Following the Korean War, the Woods returned to Chicago and then moved with Bob’s career – living in New York and the New Jersey where their son, Robert Jr., called Casey, was born. Bob worked as a consultant on Wall Street for many years while he and Cynthia raised their family.

Bob and Cynthia later relocated to Annapolis when Bob accepted a new position in Washington D.C. Both Bob and Cynthia were avid sailors and enjoyed being on the water.

Following Cynthia’s death, Bob remained in Annapolis and later met his second wife, Frances.

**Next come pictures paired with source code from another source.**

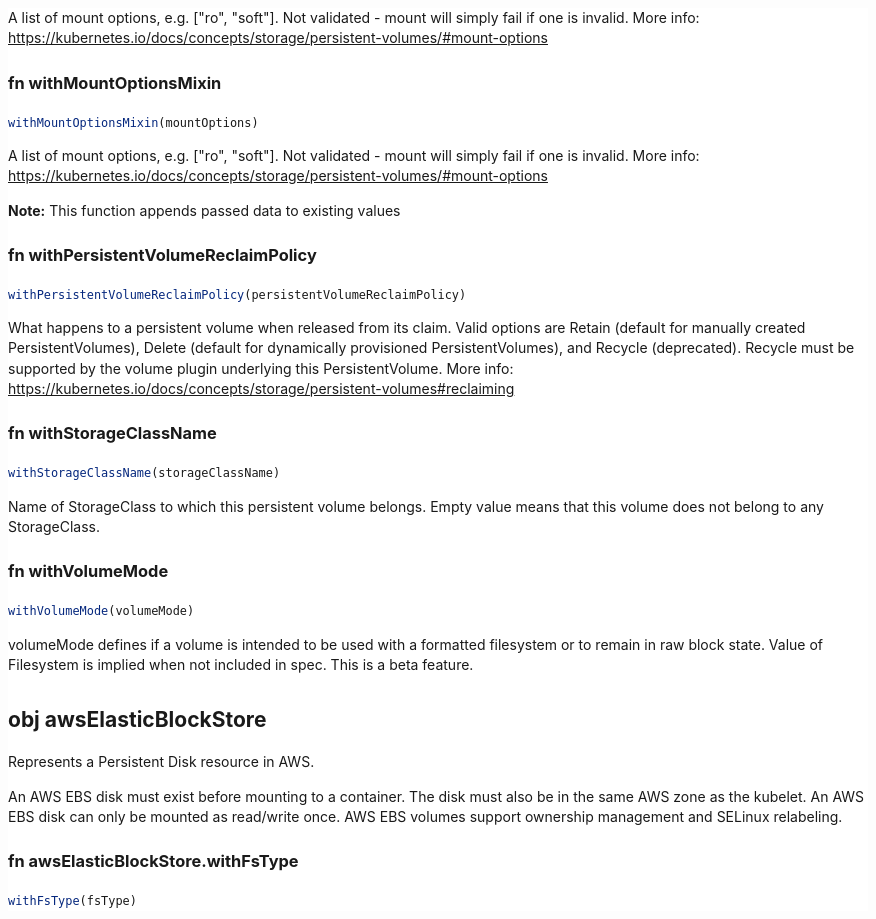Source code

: A list of mount options, e.g. ["ro", "soft"]. Not validated - mount will simply fail if one is invalid. More info: https://kubernetes.io/docs/concepts/storage/persistent-volumes/#mount-options

### fn withMountOptionsMixin

```ts
withMountOptionsMixin(mountOptions)
```

A list of mount options, e.g. ["ro", "soft"]. Not validated - mount will simply fail if one is invalid. More info: https://kubernetes.io/docs/concepts/storage/persistent-volumes/#mount-options

**Note:** This function appends passed data to existing values

### fn withPersistentVolumeReclaimPolicy

```ts
withPersistentVolumeReclaimPolicy(persistentVolumeReclaimPolicy)
```

What happens to a persistent volume when released from its claim. Valid options are Retain (default for manually created PersistentVolumes), Delete (default for dynamically provisioned PersistentVolumes), and Recycle (deprecated). Recycle must be supported by the volume plugin underlying this PersistentVolume. More info: https://kubernetes.io/docs/concepts/storage/persistent-volumes#reclaiming

### fn withStorageClassName

```ts
withStorageClassName(storageClassName)
```

Name of StorageClass to which this persistent volume belongs. Empty value means that this volume does not belong to any StorageClass.

### fn withVolumeMode

```ts
withVolumeMode(volumeMode)
```

volumeMode defines if a volume is intended to be used with a formatted filesystem or to remain in raw block state. Value of Filesystem is implied when not included in spec. This is a beta feature.

## obj awsElasticBlockStore

Represents a Persistent Disk resource in AWS.

An AWS EBS disk must exist before mounting to a container. The disk must also be in the same AWS zone as the kubelet. An AWS EBS disk can only be mounted as read/write once. AWS EBS volumes support ownership management and SELinux relabeling.

### fn awsElasticBlockStore.withFsType

```ts
withFsType(fsType)
```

During his time in Annapolis, Bob became a sailing instructor with the Naval Academy, a role he enjoyed immensely. While Bob didn’t boast about his Army career, he was eventually discovered when a Midshipman caught sight of his class ring and realized a West Point graduate was teaching them how to sail!

After more than a decade in Annapolis, Frances convinced Bob to move to the Eastern Shore, an area she had grown to love with her first husband, and they settled in St. Michaels in the 1980s. They enjoyed and active retirement and continued sailing.

Frances passed away in August of 2014 and Bob remained at their home in St. Michaels until he moved to Londonderry in September 2015. He continued sailing until just recently.

This past May, Bob attended his 75th Reunion at West Point with his two daughters where he was joined by another classmate, and the families of several others. They also took some time to visit their old homes in New Jersey and New York as they made their way back to Easton.

Bob will celebrate is 98th birthday this month and is a proud father, grandfather, great-grandfather and veteran.